▶ **WORK TASK**
Word for word, repeat each entry that follows.

START SUPPLIED MATERIAL

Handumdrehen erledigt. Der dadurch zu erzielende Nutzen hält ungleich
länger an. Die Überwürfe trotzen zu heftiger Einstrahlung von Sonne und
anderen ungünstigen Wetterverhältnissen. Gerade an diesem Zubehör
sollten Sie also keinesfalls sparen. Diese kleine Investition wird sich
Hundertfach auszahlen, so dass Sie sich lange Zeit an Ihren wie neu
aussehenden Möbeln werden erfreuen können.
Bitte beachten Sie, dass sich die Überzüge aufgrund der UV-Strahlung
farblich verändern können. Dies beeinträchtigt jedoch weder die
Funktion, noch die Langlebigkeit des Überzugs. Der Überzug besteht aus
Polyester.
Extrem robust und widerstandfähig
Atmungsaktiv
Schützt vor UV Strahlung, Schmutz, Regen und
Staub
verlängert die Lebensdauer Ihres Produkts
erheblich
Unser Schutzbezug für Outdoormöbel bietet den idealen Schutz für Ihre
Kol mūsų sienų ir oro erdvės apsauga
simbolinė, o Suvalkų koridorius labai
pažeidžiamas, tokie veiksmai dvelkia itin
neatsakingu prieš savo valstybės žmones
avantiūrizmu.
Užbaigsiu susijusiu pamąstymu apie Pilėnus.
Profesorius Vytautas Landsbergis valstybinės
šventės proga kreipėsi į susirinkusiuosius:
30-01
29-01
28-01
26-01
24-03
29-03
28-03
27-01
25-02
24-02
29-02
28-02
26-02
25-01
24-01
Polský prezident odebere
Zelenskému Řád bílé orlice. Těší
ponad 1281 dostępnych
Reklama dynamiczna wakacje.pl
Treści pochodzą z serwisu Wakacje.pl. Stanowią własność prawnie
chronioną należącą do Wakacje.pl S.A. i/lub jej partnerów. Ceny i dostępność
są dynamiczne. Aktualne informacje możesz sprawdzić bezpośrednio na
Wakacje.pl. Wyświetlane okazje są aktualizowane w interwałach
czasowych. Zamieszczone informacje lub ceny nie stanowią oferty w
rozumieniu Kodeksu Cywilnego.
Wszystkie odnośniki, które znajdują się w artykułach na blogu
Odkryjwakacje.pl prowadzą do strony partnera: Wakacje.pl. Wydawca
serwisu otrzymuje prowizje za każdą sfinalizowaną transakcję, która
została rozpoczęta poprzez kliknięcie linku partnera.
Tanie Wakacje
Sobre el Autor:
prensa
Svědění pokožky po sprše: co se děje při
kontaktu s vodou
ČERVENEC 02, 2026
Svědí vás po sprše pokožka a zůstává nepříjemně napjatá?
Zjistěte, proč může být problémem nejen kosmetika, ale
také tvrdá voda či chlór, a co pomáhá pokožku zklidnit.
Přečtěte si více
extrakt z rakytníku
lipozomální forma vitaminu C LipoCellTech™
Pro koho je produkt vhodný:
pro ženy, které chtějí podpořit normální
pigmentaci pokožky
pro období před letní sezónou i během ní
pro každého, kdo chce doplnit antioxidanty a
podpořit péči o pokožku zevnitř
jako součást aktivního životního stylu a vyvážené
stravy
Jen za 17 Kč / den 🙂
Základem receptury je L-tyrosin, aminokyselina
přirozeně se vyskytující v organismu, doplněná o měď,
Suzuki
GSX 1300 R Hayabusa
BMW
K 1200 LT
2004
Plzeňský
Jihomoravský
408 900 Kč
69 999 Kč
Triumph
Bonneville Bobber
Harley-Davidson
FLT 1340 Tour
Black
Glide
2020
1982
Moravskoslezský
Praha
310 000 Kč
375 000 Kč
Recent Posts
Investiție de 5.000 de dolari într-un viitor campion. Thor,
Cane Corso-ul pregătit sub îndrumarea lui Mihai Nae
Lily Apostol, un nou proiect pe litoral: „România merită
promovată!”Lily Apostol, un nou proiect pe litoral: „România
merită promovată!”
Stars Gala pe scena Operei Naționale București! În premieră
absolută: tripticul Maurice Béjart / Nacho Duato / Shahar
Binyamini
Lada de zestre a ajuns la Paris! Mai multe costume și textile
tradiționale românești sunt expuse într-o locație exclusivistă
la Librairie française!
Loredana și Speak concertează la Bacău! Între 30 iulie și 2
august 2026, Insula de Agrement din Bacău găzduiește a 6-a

END SUPPLIED MATERIAL

▶ **SOLUTION TO THE PROBLEM**
Handumdrehen erledigt. Der dadurch zu erzielende Nutzen hält ungleich
länger an. Die Überwürfe trotzen zu heftiger Einstrahlung von Sonne und
anderen ungünstigen Wetterverhältnissen. Gerade an diesem Zubehör
sollten Sie also keinesfalls sparen. Diese kleine Investition wird sich
Hundertfach auszahlen, so dass Sie sich lange Zeit an Ihren wie neu
aussehenden Möbeln werden erfreuen können.
Bitte beachten Sie, dass sich die Überzüge aufgrund der UV-Strahlung
farblich verändern können. Dies beeinträchtigt jedoch weder die
Funktion, noch die Langlebigkeit des Überzugs. Der Überzug besteht aus
Polyester.
Extrem robust und widerstandfähig
Atmungsaktiv
Schützt vor UV Strahlung, Schmutz, Regen und
Staub
verlängert die Lebensdauer Ihres Produkts
erheblich
Unser Schutzbezug für Outdoormöbel bietet den idealen Schutz für Ihre
Kol mūsų sienų ir oro erdvės apsauga
simbolinė, o Suvalkų koridorius labai
pažeidžiamas, tokie veiksmai dvelkia itin
neatsakingu prieš savo valstybės žmones
avantiūrizmu.
Užbaigsiu susijusiu pamąstymu apie Pilėnus.
Profesorius Vytautas Landsbergis valstybinės
šventės proga kreipėsi į susirinkusiuosius:
30-01
29-01
28-01
26-01
24-03
29-03
28-03
27-01
25-02
24-02
29-02
28-02
26-02
25-01
24-01
Polský prezident odebere
Zelenskému Řád bílé orlice. Těší
ponad 1281 dostępnych
Reklama dynamiczna wakacje.pl
Treści pochodzą z serwisu Wakacje.pl. Stanowią własność prawnie
chronioną należącą do Wakacje.pl S.A. i/lub jej partnerów. Ceny i dostępność
są dynamiczne. Aktualne informacje możesz sprawdzić bezpośrednio na
Wakacje.pl. Wyświetlane okazje są aktualizowane w interwałach
czasowych. Zamieszczone informacje lub ceny nie stanowią oferty w
rozumieniu Kodeksu Cywilnego.
Wszystkie odnośniki, które znajdują się w artykułach na blogu
Odkryjwakacje.pl prowadzą do strony partnera: Wakacje.pl. Wydawca
serwisu otrzymuje prowizje za każdą sfinalizowaną transakcję, która
została rozpoczęta poprzez kliknięcie linku partnera.
Tanie Wakacje
Sobre el Autor:
prensa
Svědění pokožky po sprše: co se děje při
kontaktu s vodou
ČERVENEC 02, 2026
Svědí vás po sprše pokožka a zůstává nepříjemně napjatá?
Zjistěte, proč může být problémem nejen kosmetika, ale
také tvrdá voda či chlór, a co pomáhá pokožku zklidnit.
Přečtěte si více
extrakt z rakytníku
lipozomální forma vitaminu C LipoCellTech™
Pro koho je produkt vhodný:
pro ženy, které chtějí podpořit normální
pigmentaci pokožky
pro období před letní sezónou i během ní
pro každého, kdo chce doplnit antioxidanty a
podpořit péči o pokožku zevnitř
jako součást aktivního životního stylu a vyvážené
stravy
Jen za 17 Kč / den 🙂
Základem receptury je L-tyrosin, aminokyselina
přirozeně se vyskytující v organismu, doplněná o měď,
Suzuki
GSX 1300 R Hayabusa
BMW
K 1200 LT
2004
Plzeňský
Jihomoravský
408 900 Kč
69 999 Kč
Triumph
Bonneville Bobber
Harley-Davidson
FLT 1340 Tour
Black
Glide
2020
1982
Moravskoslezský
Praha
310 000 Kč
375 000 Kč
Recent Posts
Investiție de 5.000 de dolari într-un viitor campion. Thor,
Cane Corso-ul pregătit sub îndrumarea lui Mihai Nae
Lily Apostol, un nou proiect pe litoral: „România merită
promovată!”Lily Apostol, un nou proiect pe litoral: „România
merită promovată!”
Stars Gala pe scena Operei Naționale București! În premieră
absolută: tripticul Maurice Béjart / Nacho Duato / Shahar
Binyamini
Lada de zestre a ajuns la Paris! Mai multe costume și textile
tradiționale românești sunt expuse într-o locație exclusivistă
la Librairie française!
Loredana și Speak concertează la Bacău! Între 30 iulie și 2
august 2026, Insula de Agrement din Bacău găzduiește a 6-a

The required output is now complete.